Attualmente, il nostro pianeta è alle prese con un potente fenomeno climatico noto come El Niño, che negli ultimi mesi ha provocato condizioni meteorologiche estreme. Tuttavia, sembra che stia per verificarsi un importante cambiamento: è sempre più probabile che il ciclo climatico si trasformi in una fase di La Niña nei prossimi sei mesi, portando con sé una serie di nuove tendenze meteorologiche.
• Il ritorno di La Niña dopo il “Super El Niño”
• Cosa sono El Niño e La Niña?
Nel Dicembre del 2023, la NOAA (National Oceanic and Atmospheric Administration) aveva previsto che l’attuale evento di El Niño avrebbe potuto raggiungere una forza “storica”. Sebbene non sia un termine ufficiale, un El Niño viene definito “forte” quando le temperature nell’area tropicale orientale del Pacifico superano di 1,5 °C la media, mentre viene considerato “molto forte” o “storico” se raggiungono una soglia di 2,0 °C.

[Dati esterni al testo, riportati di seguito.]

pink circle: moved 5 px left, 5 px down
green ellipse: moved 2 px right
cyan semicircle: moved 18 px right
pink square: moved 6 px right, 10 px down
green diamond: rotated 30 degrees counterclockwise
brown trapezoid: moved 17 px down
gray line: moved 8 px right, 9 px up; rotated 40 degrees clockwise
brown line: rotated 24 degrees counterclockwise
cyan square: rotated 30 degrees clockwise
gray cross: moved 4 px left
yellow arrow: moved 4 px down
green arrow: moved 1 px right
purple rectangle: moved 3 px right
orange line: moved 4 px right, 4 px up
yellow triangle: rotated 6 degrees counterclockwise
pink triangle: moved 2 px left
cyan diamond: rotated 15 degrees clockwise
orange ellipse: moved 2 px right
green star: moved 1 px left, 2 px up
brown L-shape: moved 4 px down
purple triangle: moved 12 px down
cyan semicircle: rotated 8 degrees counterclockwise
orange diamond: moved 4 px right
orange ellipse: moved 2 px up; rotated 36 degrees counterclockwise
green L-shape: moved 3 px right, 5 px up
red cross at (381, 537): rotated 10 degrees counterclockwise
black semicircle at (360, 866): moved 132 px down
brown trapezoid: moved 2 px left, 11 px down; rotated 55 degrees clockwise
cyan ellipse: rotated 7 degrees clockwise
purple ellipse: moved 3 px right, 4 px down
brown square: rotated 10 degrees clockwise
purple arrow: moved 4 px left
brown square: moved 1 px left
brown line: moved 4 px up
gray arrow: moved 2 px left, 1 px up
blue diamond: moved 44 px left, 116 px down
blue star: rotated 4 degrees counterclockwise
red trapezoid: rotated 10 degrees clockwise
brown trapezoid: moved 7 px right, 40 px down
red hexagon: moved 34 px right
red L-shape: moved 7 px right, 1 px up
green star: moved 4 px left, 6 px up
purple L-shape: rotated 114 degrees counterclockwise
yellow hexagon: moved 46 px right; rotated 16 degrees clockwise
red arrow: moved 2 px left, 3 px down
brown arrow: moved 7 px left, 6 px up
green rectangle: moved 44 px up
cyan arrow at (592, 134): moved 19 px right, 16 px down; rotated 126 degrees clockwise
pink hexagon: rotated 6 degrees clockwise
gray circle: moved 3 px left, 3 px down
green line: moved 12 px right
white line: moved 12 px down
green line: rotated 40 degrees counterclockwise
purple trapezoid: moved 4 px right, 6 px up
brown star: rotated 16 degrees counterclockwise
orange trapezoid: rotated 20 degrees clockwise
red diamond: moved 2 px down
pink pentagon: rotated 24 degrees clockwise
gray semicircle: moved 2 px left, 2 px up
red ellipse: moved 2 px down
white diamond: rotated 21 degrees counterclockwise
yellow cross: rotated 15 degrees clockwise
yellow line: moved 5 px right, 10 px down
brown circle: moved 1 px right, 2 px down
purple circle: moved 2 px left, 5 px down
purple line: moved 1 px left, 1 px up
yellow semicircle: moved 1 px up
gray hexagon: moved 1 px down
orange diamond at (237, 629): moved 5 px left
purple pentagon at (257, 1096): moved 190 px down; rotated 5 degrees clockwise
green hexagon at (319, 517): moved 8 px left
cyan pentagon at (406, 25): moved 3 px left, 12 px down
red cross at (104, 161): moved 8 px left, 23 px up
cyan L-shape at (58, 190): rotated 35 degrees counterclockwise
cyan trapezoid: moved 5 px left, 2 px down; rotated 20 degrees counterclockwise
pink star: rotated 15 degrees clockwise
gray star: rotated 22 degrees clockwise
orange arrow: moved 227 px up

Questo El Niño è effettivamente forte, come previsto dalla maggior parte delle organizzazioni meteorologiche, tanto che alcuni lo hanno definito un “super El Niño”. Insieme alla tendenza generale del cambiamento climatico, l’attuale El Niño è stato in parte responsabile del fatto che il 2023 sia stato l’anno più caldo sulla Terra da quando sono iniziati i rilevamenti.
Fortunatamente, la forza del super El Niño non durerà a lungo. Si ritiene che l’evento meteorologico abbia già raggiunto il suo picco di intensità e sia attualmente in fase di indebolimento. Secondo le ultime previsioni del Centro di Previsione Climatica della NOAA, c’è una probabilità del 79% che le condizioni tornino alla normalità entro il periodo Aprile-Giugno 2024, e c’è una probabilità del 55% che si sviluppi una fase di La Niña tra Giugno e Agosto 2024.
Cosa sono El Niño e La Niña?
Il ciclo El Niño-Southern Oscillation (ENSO) è un modello di fluttuazioni climatiche nell’Oceano Pacifico che ha un impatto globale sul mondo, influenzando venti, temperature, precipitazioni, l’intensità delle stagioni degli uragani e persino la distribuzione dei pesci nei mari.
Il ciclo si basa su due fasi: le fasi calde di El Niño e le fasi fredde di La Niña. Un El Niño viene dichiarato quando le temperature del mare nell’area tropicale orientale del Pacifico aumentano di 0,5 °C rispetto alla media.
In generale, El Niño fa aumentare le temperature globali, anche se il suo impatto preciso varia da regione a regione. Le acque più calde spostano verso sud il flusso a getto del Pacifico e lo estendono, causando un clima più secco e caldo nel nord degli Stati Uniti e in Canada, ma più umido e fresco negli stati meridionali. Nell’Oceano Atlantico, El Niño indebolisce le stagioni degli uragani, mentre rafforza l’attività degli uragani nei bacini centrali e orientali del Pacifico.
Durante la fase di La Niña, invece, assistiamo al contrario. Le acque fredde del Pacifico spingono il flusso a getto verso nord, provocando un clima più secco nel sud degli Stati Uniti, ma notevolmente più umido e freddo nel Pacifico nord-occidentale e in Canada. La Niña porta anche temperature invernali più calde nel sud durante La Niña e temperature più fredde del normale nel nord. La Niña può inoltre alimentare una stagione degli uragani più severa sull’Atlantico.
Sebbene attualmente ci troviamo in una fase di El Niño, gli ultimi anni sono stati dominati da una La Niña insolitamente lunga. El Niño è stato ufficialmente dichiarato nel Giugno 2023, segnando la fine di un evento meteorologico di La Niña “triple-dip” che è persistito per tre anni precedenti.
Ora, sembra che La Niña si stia preparando per il suo ritorno.